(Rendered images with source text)
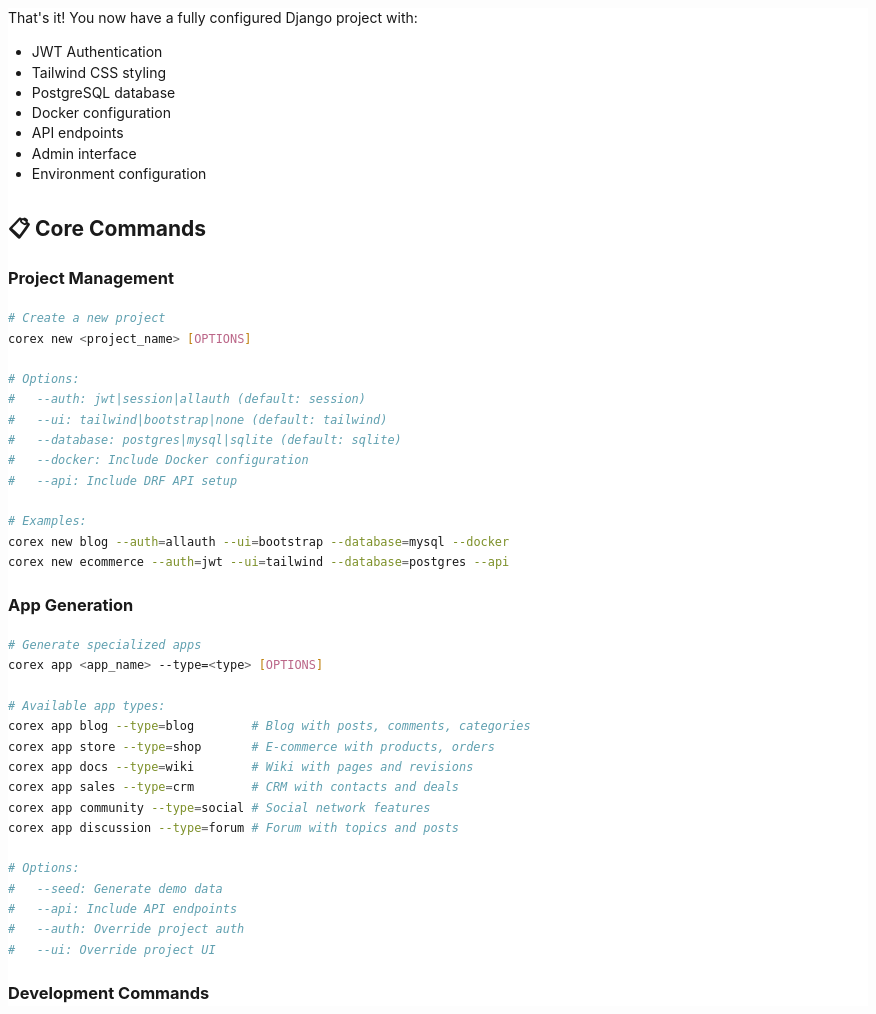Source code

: That's it! You now have a fully configured Django project with:
- JWT Authentication
- Tailwind CSS styling
- PostgreSQL database
- Docker configuration
- API endpoints
- Admin interface
- Environment configuration

## 📋 Core Commands

### Project Management

```bash
# Create a new project
corex new <project_name> [OPTIONS]

# Options:
#   --auth: jwt|session|allauth (default: session)
#   --ui: tailwind|bootstrap|none (default: tailwind)
#   --database: postgres|mysql|sqlite (default: sqlite)
#   --docker: Include Docker configuration
#   --api: Include DRF API setup

# Examples:
corex new blog --auth=allauth --ui=bootstrap --database=mysql --docker
corex new ecommerce --auth=jwt --ui=tailwind --database=postgres --api
```

### App Generation

```bash
# Generate specialized apps
corex app <app_name> --type=<type> [OPTIONS]

# Available app types:
corex app blog --type=blog        # Blog with posts, comments, categories
corex app store --type=shop       # E-commerce with products, orders
corex app docs --type=wiki        # Wiki with pages and revisions
corex app sales --type=crm        # CRM with contacts and deals
corex app community --type=social # Social network features
corex app discussion --type=forum # Forum with topics and posts

# Options:
#   --seed: Generate demo data
#   --api: Include API endpoints
#   --auth: Override project auth
#   --ui: Override project UI
```

### Development Commands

### [Activity]
Carry over each record above character for character, with the pictures left out.

### [Reply to the task]
Source code

: That's it! You now have a fully configured Django project with:
- JWT Authentication
- Tailwind CSS styling
- PostgreSQL database
- Docker configuration
- API endpoints
- Admin interface
- Environment configuration

## 📋 Core Commands

### Project Management

```bash
# Create a new project
corex new <project_name> [OPTIONS]

# Options:
#   --auth: jwt|session|allauth (default: session)
#   --ui: tailwind|bootstrap|none (default: tailwind)
#   --database: postgres|mysql|sqlite (default: sqlite)
#   --docker: Include Docker configuration
#   --api: Include DRF API setup

# Examples:
corex new blog --auth=allauth --ui=bootstrap --database=mysql --docker
corex new ecommerce --auth=jwt --ui=tailwind --database=postgres --api
```

### App Generation

```bash
# Generate specialized apps
corex app <app_name> --type=<type> [OPTIONS]

# Available app types:
corex app blog --type=blog        # Blog with posts, comments, categories
corex app store --type=shop       # E-commerce with products, orders
corex app docs --type=wiki        # Wiki with pages and revisions
corex app sales --type=crm        # CRM with contacts and deals
corex app community --type=social # Social network features
corex app discussion --type=forum # Forum with topics and posts

# Options:
#   --seed: Generate demo data
#   --api: Include API endpoints
#   --auth: Override project auth
#   --ui: Override project UI
```

### Development Commands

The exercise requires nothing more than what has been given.